INDUSTRY: Environmental Services
Energy efficiency
Environmental services firms, like many other organisations, can be energy-intensive, with heating and air conditioning, lighting and use of electronic devices contributing to significant energy usage, with a resulting impact on operational costs and greenhouse gas emissions. By assessing energy efficiency and business travel, powering offices from renewable energy sources and ensuring office spaces utilise sustainable design, energy footprints, greenhouse gas emissions, and operational costs can be drastically reduced.
Employee travel
Work within the environmental services sector often involves on-site visits, which can significantly contribute to an organisation’s scope 3 greenhouse gas (GHG) emissions. Striving to reduce unnecessary business travel is vital, as well as the adoption of more sustainable transport methods. Hybrid working models, which have greatly increased in popularity since the COVID-19 pandemic, can also help to reduce GHG emissions produced through employee commuting.

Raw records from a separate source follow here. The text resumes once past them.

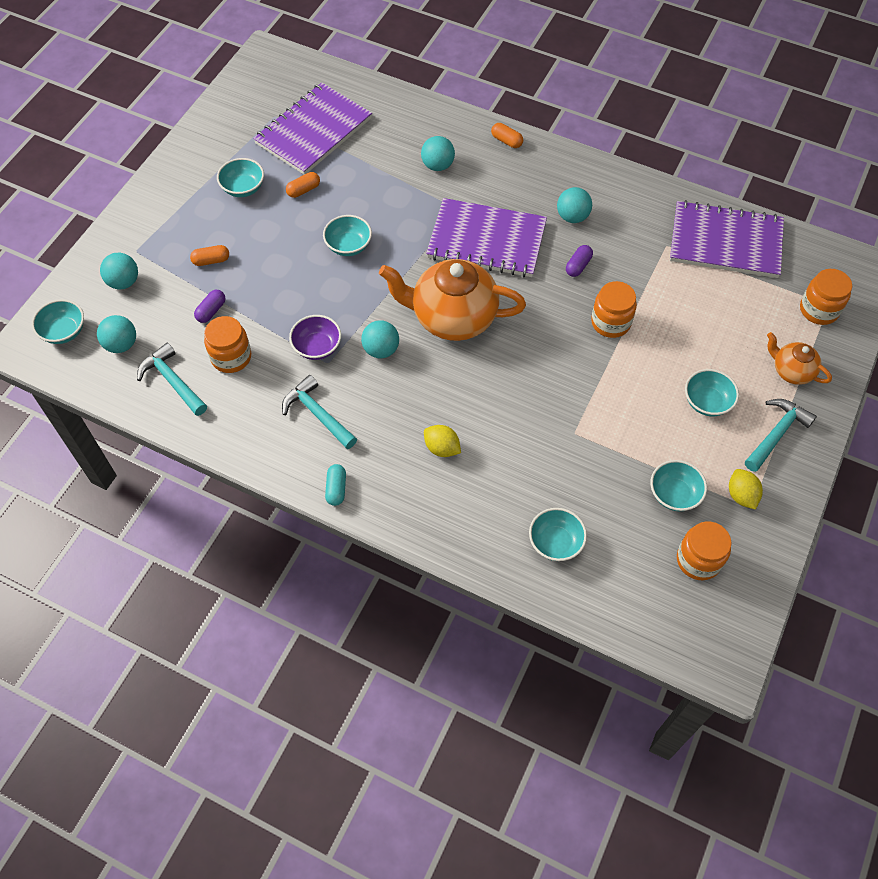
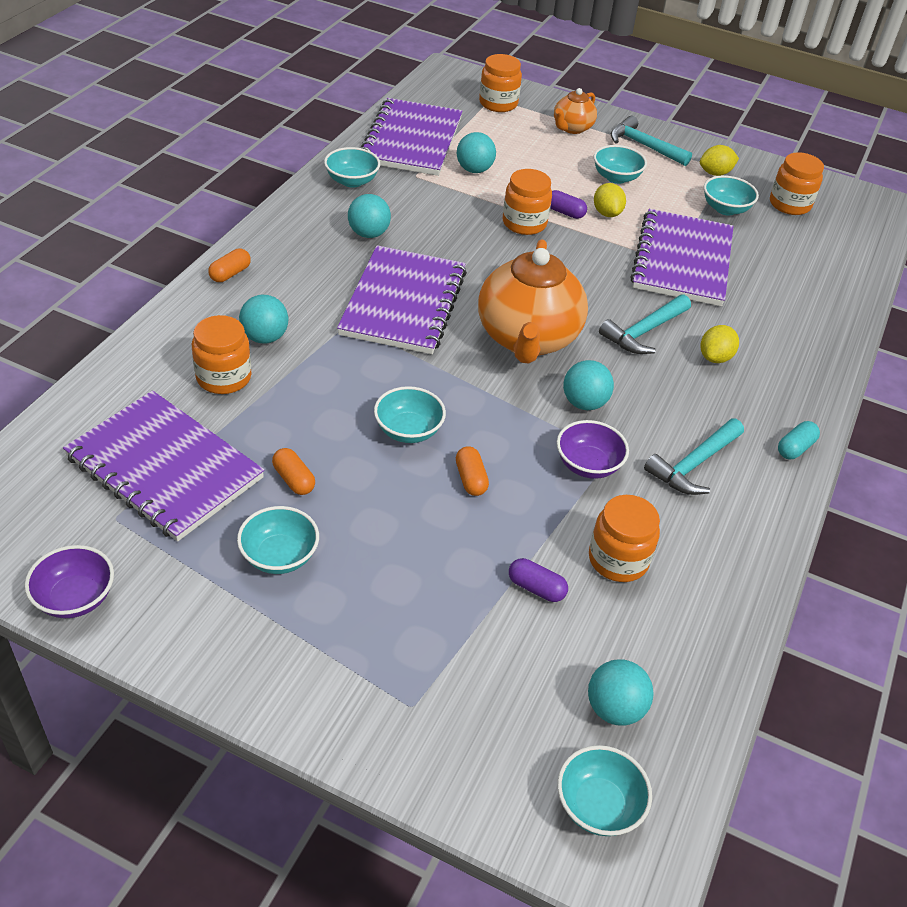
camera: 95 degrees left, 15 degrees down
(124, 282) = (483, 718): turquoise ball -> turquoise ball (474, 170)
(173, 381) = (672, 630): turquoise hammer -> turquoise hammer (644, 332)
(211, 260) = (435, 593): orange capsule -> orange capsule (470, 479)
(219, 109) = (75, 598): none -> purple bowl
(336, 489) = (795, 448): turquoise capsule -> turquoise capsule turned 45 degrees counterclockwise
(395, 149) = (224, 377): none -> orange jar
(555, 542) = (803, 285): turquoise bowl -> turquoise bowl (352, 181)
(577, 442) = (682, 260): none -> purple notebook
(578, 266) = (444, 237): purple capsule -> purple capsule (564, 212)
(641, 388) = (607, 213): none -> yellow lemon

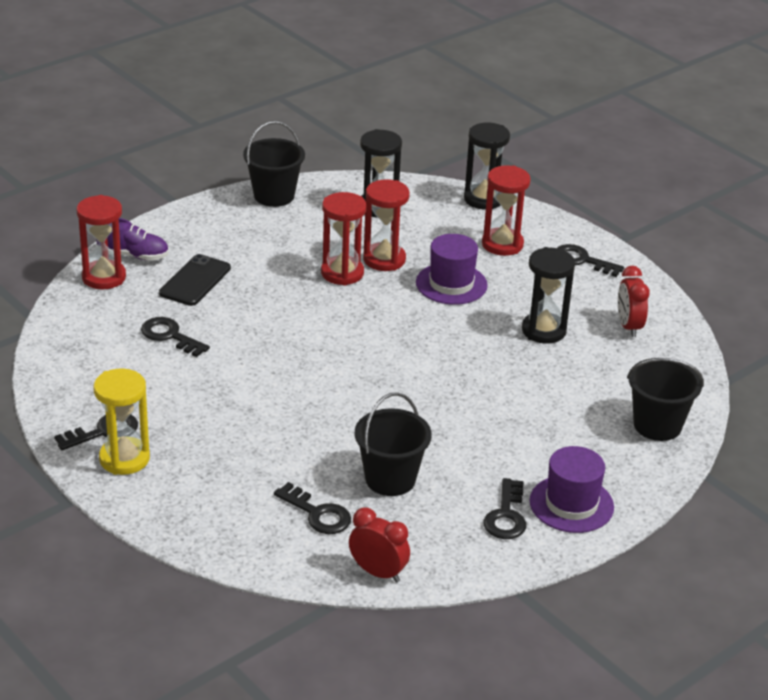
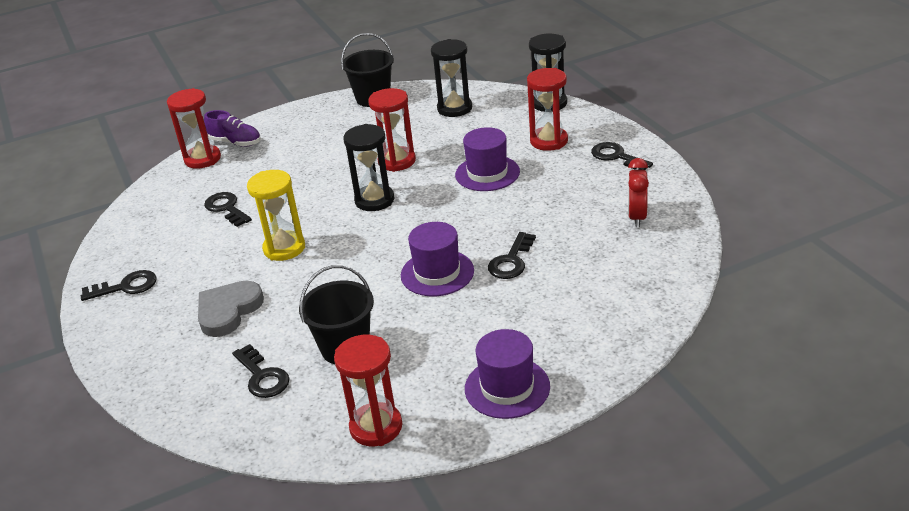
camera: 20 degrees right, 0 degrees up
(124, 459) = (128, 312): yellow hourglass -> yellow hourglass (284, 248)
(195, 281) = (272, 164): black phone -> none
(241, 450) = (228, 311): none -> grey heart
(378, 572) = (286, 441): red clock -> none
(384, 259) = (438, 151): red hourglass -> red hourglass (376, 427)
(448, 396) = (437, 273): none -> purple hat
(506, 516) = (437, 394): black key -> black key (511, 261)
(543, 330) = (553, 217): black hourglass -> black hourglass (374, 200)
(657, 425) = (627, 313): black bucket -> none

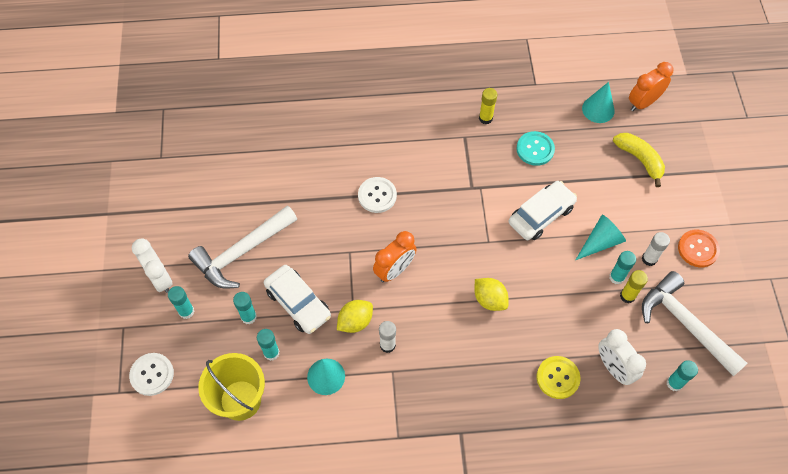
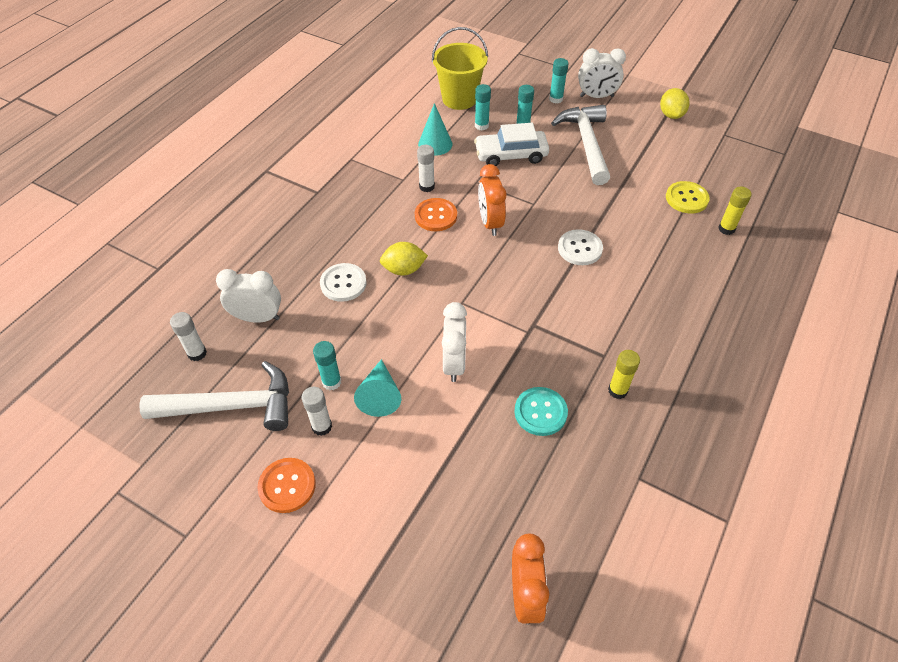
camera: 125 degrees right, 10 degrees down
(152, 374) = (518, 69): white button -> white button (343, 283)
(355, 321) = (464, 178): yellow lemon -> yellow lemon (671, 115)
(417, 315) = (436, 216): none -> orange button
(541, 215) = (454, 363): white car -> white clock
(557, 378) = (292, 273): yellow button -> yellow button (686, 198)
(598, 109) = (552, 525): turquoise cone -> none
(627, 296) = (305, 377): yellow glue stick -> yellow glue stick (726, 229)
(639, 159) = (444, 516): yellow banana -> none
(674, 383) = (197, 353): turquoise glue stick -> white glue stick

Delivering impactful services
The environmental services sector faces a critical question: how can it help clients avoid box ticking and help them to truly embed lasting change? While concerns around greenwashing are still commonplace, organisations in this sector can play a vital role in fostering genuine change within client organisations when it comes to sustainability practices and processes. Moving beyond transactional tasks and focusing on client education will help clients to exceed deliverables and guide them towards best practices that permeate the entire organisation in order to achieve lasting, meaningful impact.
Diversity and inclusion
While positive movements have been made with respect to gender representation in the Environmental Services sector, ethnically and socioeconomically diverse and disabled hiring remains poor. This is pervasive across firm size. Best practice diversity and inclusion initiatives can appear as ensuring equality in progression to prevent ‘glass ceilings’, the appointment of diverse leaders – as well as diversity throughout firms – and purposeful initiatives to hire from disadvantaged and socioeconomically diverse backgrounds, creating variety in talent pools in the sector.